What is needed is an exact copy of the entries, with the pictures excluded.

• • • • • • •

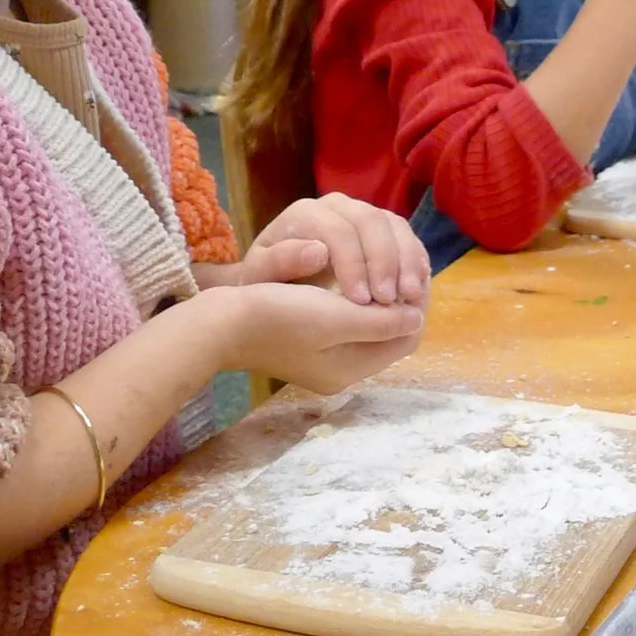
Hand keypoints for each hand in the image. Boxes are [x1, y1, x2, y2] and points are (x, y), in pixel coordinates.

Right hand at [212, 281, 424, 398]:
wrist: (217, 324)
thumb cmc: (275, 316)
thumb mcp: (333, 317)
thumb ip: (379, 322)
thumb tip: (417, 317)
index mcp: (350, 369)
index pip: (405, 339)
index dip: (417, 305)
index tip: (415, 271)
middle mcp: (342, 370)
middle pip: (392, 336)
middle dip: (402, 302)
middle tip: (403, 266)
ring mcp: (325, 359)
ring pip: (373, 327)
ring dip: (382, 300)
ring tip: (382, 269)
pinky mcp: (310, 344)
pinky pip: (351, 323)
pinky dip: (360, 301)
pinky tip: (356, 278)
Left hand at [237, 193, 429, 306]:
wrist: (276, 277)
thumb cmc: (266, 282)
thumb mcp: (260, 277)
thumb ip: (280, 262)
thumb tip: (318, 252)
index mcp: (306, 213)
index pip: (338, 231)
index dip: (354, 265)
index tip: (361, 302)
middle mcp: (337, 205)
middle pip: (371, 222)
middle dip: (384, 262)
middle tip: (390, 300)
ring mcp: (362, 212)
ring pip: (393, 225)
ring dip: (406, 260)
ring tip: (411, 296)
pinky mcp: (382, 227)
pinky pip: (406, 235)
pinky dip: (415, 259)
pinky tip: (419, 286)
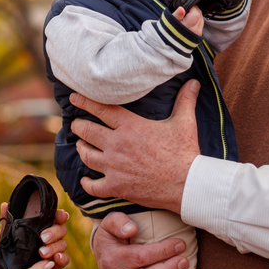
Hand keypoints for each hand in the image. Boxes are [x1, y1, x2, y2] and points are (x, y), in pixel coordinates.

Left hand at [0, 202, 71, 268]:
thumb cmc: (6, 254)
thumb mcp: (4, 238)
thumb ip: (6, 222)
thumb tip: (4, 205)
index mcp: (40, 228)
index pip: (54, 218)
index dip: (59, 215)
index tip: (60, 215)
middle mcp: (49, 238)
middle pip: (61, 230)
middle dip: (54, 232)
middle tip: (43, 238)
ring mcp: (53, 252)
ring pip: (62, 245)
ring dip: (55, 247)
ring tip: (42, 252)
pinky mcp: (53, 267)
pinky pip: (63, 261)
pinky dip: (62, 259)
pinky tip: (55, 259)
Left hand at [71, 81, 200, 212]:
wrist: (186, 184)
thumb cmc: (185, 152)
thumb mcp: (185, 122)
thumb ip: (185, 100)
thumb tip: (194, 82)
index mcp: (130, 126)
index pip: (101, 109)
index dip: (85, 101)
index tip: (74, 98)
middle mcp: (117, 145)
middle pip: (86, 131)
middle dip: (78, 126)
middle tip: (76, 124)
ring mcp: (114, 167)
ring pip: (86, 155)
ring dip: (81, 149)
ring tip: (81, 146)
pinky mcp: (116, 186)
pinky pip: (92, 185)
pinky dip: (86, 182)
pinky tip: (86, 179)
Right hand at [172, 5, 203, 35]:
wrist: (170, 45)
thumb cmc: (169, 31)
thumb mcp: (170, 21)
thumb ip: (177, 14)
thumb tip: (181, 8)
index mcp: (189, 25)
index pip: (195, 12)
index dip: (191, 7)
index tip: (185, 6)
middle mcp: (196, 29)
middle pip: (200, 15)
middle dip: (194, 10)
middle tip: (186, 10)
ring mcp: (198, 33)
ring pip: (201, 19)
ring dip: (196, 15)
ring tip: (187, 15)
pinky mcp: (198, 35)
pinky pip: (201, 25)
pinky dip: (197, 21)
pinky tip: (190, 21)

• • • • • • •

▸ Completed exercise:
Hand keypoints for each hand in the image. Boxes are [x1, y1, x2, y2] and points are (x, y), in pixel coordinates.

Right hand at [212, 281, 424, 398]:
wrist: (217, 324)
thumb cmc: (275, 316)
thumb mcp: (333, 317)
thumb ip: (379, 322)
thumb tip: (417, 317)
index mcp: (350, 369)
index pip: (405, 339)
index dip: (417, 305)
index tip: (415, 271)
middle mcp: (342, 370)
middle pip: (392, 336)
middle dip: (402, 302)
middle tip: (403, 266)
ring mcp: (325, 359)
ring pip: (373, 327)
ring dip: (382, 300)
ring tip: (382, 269)
pinky mcp: (310, 344)
pinky pip: (351, 323)
pinky dip: (360, 301)
pinky tip: (356, 278)
Left hand at [237, 193, 429, 306]:
wrist: (276, 277)
thumb cmc: (266, 282)
thumb mcp: (260, 277)
thumb ip: (280, 262)
thumb tip: (318, 252)
index mcp: (306, 213)
index pip: (338, 231)
index dip: (354, 265)
index tip: (361, 302)
middle mcp: (337, 205)
middle pip: (371, 222)
middle dip: (384, 262)
middle tip: (390, 300)
ring mcp: (362, 212)
ring pip: (393, 225)
ring dip: (406, 260)
ring tip: (411, 296)
pinky mcp: (382, 227)
pinky pip: (406, 235)
pinky dip: (415, 259)
pinky tip: (419, 286)
Hand keypoints for each hand in the image. Boxes are [x1, y1, x2, y2] and points are (x, y), in pixel coordinates.

Left hand at [0, 202, 71, 268]:
thumb cmc: (6, 254)
thumb mcp: (4, 238)
thumb ip: (6, 222)
thumb tip: (4, 205)
index mcp: (40, 228)
index pip: (54, 218)
index dip: (59, 215)
index tip: (60, 215)
middle mcp: (49, 238)
middle pip: (61, 230)
middle dip: (54, 232)
middle tip: (43, 238)
ring mcp: (53, 252)
ring pip: (62, 245)
ring dip: (55, 247)
ring tip: (42, 252)
pinky mcp: (53, 267)
pinky pip: (63, 261)
pinky dip: (62, 259)
pinky tip: (55, 259)
Left hand at [71, 81, 200, 212]:
wrist: (186, 184)
thumb cmc: (185, 152)
thumb mcp: (185, 122)
thumb ip: (185, 100)
thumb tip: (194, 82)
index mcp: (130, 126)
index pip: (101, 109)
index dip: (85, 101)
index tip: (74, 98)
middle mcp: (117, 145)
middle pip: (86, 131)
middle dip: (78, 126)
middle tip: (76, 124)
ring mcp: (114, 167)
ring pip: (86, 155)
ring dip: (81, 149)
ring tip: (81, 146)
pinky mcp: (116, 186)
pinky pip: (92, 185)
pinky dip: (86, 182)
pinky tip: (86, 179)
Right hand at [172, 5, 203, 35]:
wrist: (170, 45)
thumb cmc: (169, 31)
thumb mcp: (170, 21)
thumb ip: (177, 14)
thumb tip: (181, 8)
index mcp: (189, 25)
index pip: (195, 12)
index dip: (191, 7)
index tip: (185, 6)
middle mcp: (196, 29)
middle pip: (200, 15)
middle dip: (194, 10)
middle tip: (186, 10)
ring mcp: (198, 33)
ring pip: (201, 19)
ring dip: (196, 15)
ring tip: (187, 15)
pinky mcp: (198, 35)
pinky pip: (201, 25)
pinky dip: (197, 21)
pinky tip: (190, 21)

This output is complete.